The Drill SGT said...
This comment has been removed by the author.
The Drill SGT said...

I for one thought that the Swiftboat ads were reasonably fair and clearly represented the honest views of the veterans speaking in them. After all, Kerry stood up on stage has his convention with his Vets, why did the Swift Boaters lose their 1st amendment rights?

On the other hand, my strong feelings about Hanoi Jane and Magic Hat Kerry are pretty well etched in stone at this point.

as for McCain's rejection of the SB ads? I think that is consistent with his general attitude about forgiveness for past sins and moving beyond the hatred. Good for him. I'm not a nice a person I guess.

Brian Doyle said...

Those Swift Boat Vets were correct in everything that they said.

Aww. That's cute.

I'm Full of Soup said...

Doyle - don't you get tired of defending this pathetic excuse for a Senator?

You know Ann and many others can't resist posting about a tone-deaf doofus.

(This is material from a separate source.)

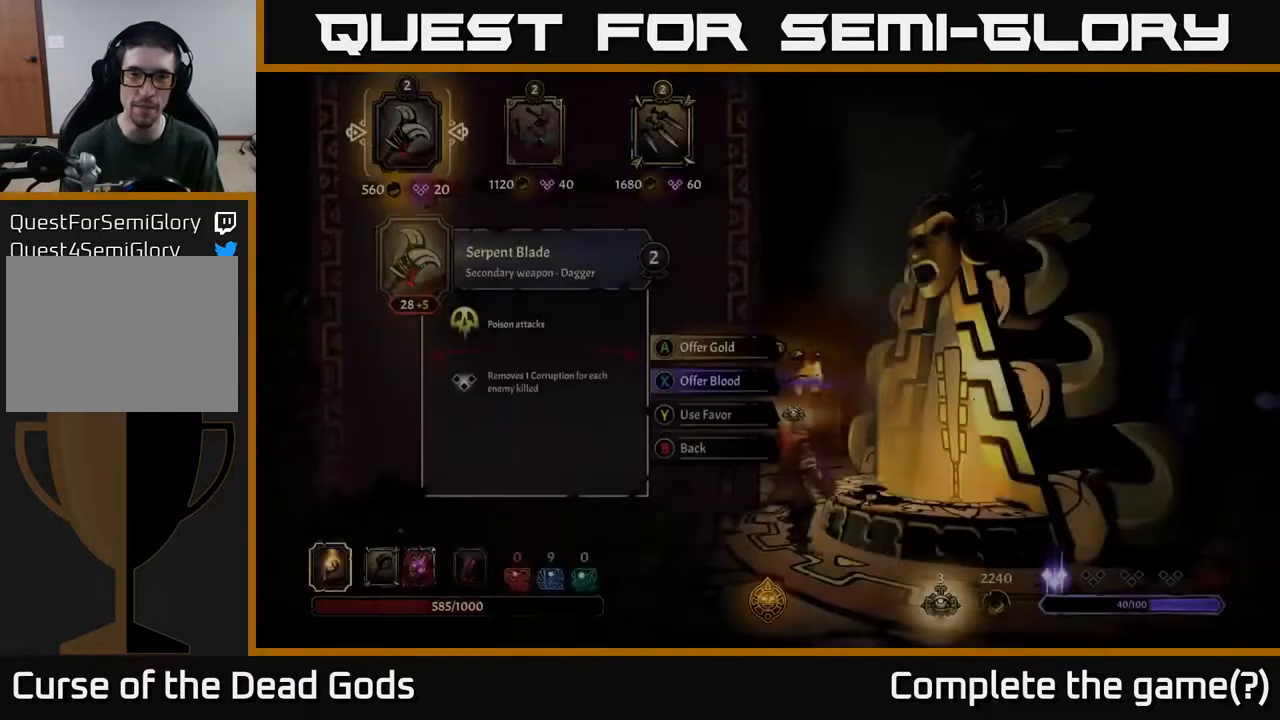
{"buttons": [], "left_stick": "center", "right_stick": "center", "events": []}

Ann would like to thank John Kerry for making it so easy to do that.

Roger J. said...

As AllenS notes, the second DD214 is, at best, suspicious. The Silver star is awarded for "gallantry in action." No V device is necessary because the decoration is itself for gallantry. The Bronze star medal can be awarded for meritorious service in combat, or with "V" device for valor in a combat zone. No personnel office would have screwed up something so basic as that. (BTW: a service member is "decorated" for heroism, and "awarded" for service.)

Brian Doyle said...

I mean really, Ann. How can you put up posts like this and then deny that you are just intentionally attracting the stuff that forms on the walls of the aquarium that is the Wingnuttosphere?

There's absolutely zero news value in the item. It's just John Kerry saying what he's been saying all along about Barack Obama. Further, you don't have anything to add to it beyond another whack at John Kerry.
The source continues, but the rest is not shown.